[[ Information provided, beginning ]]
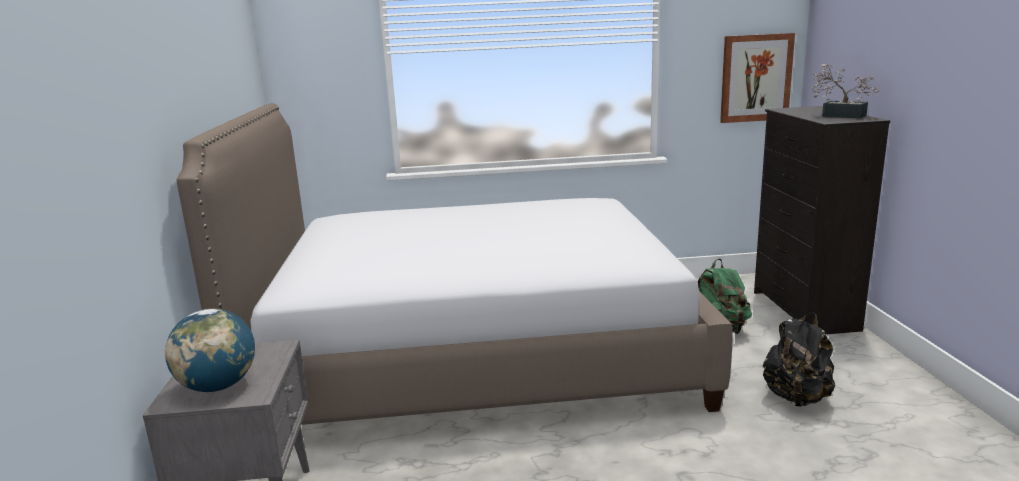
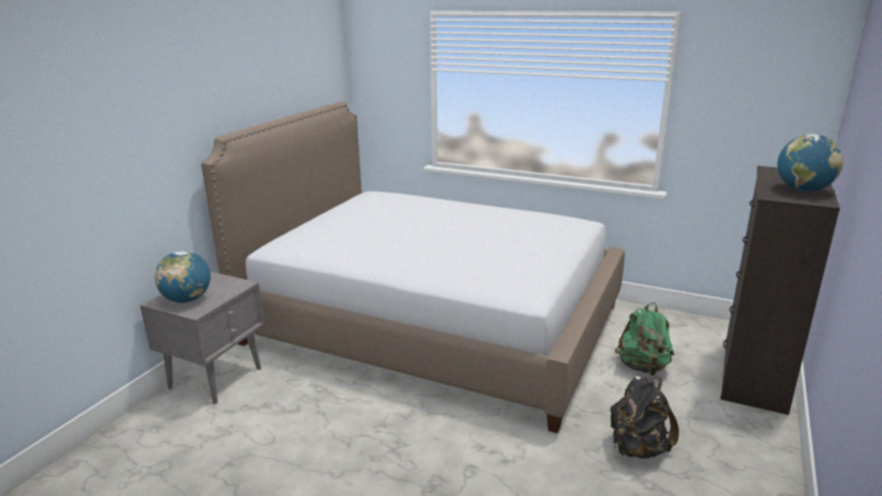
camera: 30 degrees right, 5 degrees up
picture [720,33,795,123] -> none
potted plant [812,63,879,119] -> globe [777,134,843,192]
[[ Information provided, end ]]
> **Exercise directions**:
Repeat the listing verbatim. Skip the pictures.

> **Response for this exercise**:
camera: 30 degrees right, 5 degrees up
picture [720,33,795,123] -> none
potted plant [812,63,879,119] -> globe [777,134,843,192]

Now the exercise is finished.